* **Work request**
Every line of the records that holds the word "discos" should be copied.

Page images and extracted text
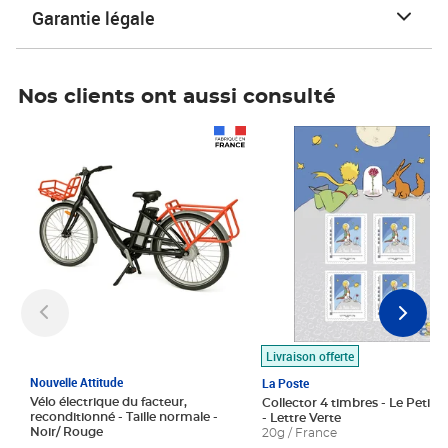
Garantie légale
Nos clients ont aussi consulté
Prix 1 490,00€
Prix 7,50€
Livraison offerte
Nouvelle Attitude
La Poste
Vélo électrique du facteur,
Collector 4 timbres - Le Petit P
reconditionné - Taille normale -
- Lettre Verte
Noir/ Rouge
20g / France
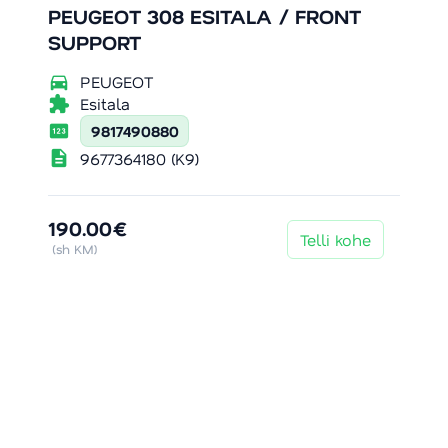
PEUGEOT 308 ESITALA / FRONT
SUPPORT
directions_car
PEUGEOT
extension
Esitala
pin
9817490880
description
9677364180 (K9)
190.00€
Telli kohe
(sh KM)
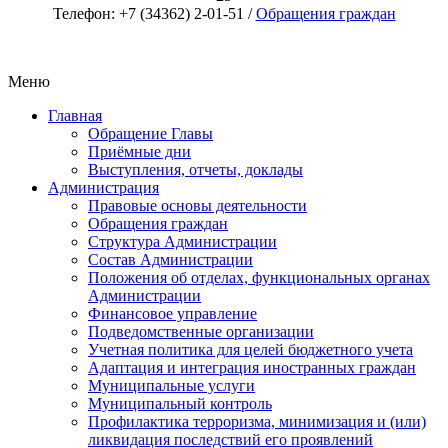
Телефон: +7 (34362) 2-01-51 /
Обращения граждан
Меню
Главная
Обращение Главы
Приёмные дни
Выступления, отчеты, доклады
Администрация
Правовые основы деятельности
Обращения граждан
Структура Администрации
Состав Администрации
Положения об отделах, функциональных органах
Администрации
Финансовое управление
Подведомственные организации
Учетная политика для целей бюджетного учета
Адаптация и интеграция иностранных граждан
Муниципальные услуги
Муниципальный контроль
Профилактика терроризма, минимизация и (или)
ликвидация последствий его проявлений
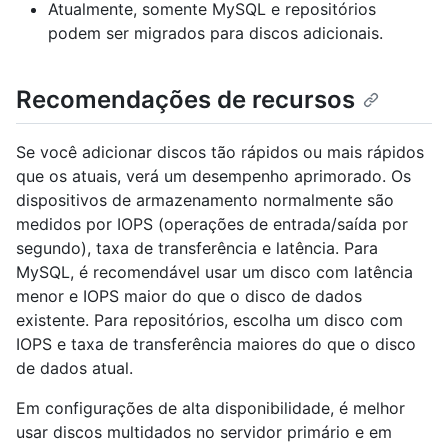
Atualmente, somente MySQL e repositórios
podem ser migrados para discos adicionais.
Recomendações de recursos
Se você adicionar discos tão rápidos ou mais rápidos
que os atuais, verá um desempenho aprimorado. Os
dispositivos de armazenamento normalmente são
medidos por IOPS (operações de entrada/saída por
segundo), taxa de transferência e latência. Para
MySQL, é recomendável usar um disco com latência
menor e IOPS maior do que o disco de dados
existente. Para repositórios, escolha um disco com
IOPS e taxa de transferência maiores do que o disco
de dados atual.
Em configurações de alta disponibilidade, é melhor
usar discos multidados no servidor primário e em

* **Final answer**
podem ser migrados para discos adicionais.
Se você adicionar discos tão rápidos ou mais rápidos
usar discos multidados no servidor primário e em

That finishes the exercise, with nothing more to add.